State how many lines in the items below contain the word "supernatural", counting only matches in the same letter case. Reply with the number alone.

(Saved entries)
****************
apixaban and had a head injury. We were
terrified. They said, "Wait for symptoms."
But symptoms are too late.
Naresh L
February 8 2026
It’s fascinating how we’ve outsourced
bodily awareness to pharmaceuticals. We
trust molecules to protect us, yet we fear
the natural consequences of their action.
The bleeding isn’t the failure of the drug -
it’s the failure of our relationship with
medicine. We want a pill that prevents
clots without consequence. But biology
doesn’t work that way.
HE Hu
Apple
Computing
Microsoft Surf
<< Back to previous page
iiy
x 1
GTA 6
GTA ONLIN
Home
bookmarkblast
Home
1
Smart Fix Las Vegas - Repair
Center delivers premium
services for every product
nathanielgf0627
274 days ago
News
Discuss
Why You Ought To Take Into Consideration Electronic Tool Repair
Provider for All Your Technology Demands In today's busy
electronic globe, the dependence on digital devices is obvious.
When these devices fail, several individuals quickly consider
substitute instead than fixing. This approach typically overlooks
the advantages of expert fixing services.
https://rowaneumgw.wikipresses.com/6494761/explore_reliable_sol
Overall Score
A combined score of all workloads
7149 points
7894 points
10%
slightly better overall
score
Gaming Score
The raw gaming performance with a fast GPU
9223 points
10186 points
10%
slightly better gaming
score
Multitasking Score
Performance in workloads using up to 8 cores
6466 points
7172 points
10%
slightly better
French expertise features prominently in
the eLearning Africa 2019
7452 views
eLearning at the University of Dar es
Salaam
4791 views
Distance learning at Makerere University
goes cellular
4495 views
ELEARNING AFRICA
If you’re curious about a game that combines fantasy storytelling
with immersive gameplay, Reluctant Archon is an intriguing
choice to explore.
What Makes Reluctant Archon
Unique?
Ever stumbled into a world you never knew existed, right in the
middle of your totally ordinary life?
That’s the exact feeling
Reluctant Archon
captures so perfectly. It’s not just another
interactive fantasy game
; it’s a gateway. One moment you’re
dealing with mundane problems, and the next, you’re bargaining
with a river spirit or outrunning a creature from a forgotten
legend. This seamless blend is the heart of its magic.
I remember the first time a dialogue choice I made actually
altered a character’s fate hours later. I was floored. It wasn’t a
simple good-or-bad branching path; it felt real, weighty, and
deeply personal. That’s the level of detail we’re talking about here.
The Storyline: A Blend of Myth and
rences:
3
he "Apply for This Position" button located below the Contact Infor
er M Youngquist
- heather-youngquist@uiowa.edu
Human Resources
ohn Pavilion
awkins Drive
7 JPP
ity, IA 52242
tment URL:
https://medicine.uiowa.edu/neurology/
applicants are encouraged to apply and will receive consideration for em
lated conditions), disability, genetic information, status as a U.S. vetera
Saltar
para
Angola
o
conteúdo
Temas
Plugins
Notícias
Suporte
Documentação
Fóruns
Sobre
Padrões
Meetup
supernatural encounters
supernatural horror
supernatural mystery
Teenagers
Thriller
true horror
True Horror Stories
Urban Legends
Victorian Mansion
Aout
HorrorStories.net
****************
**Response to the task:** 3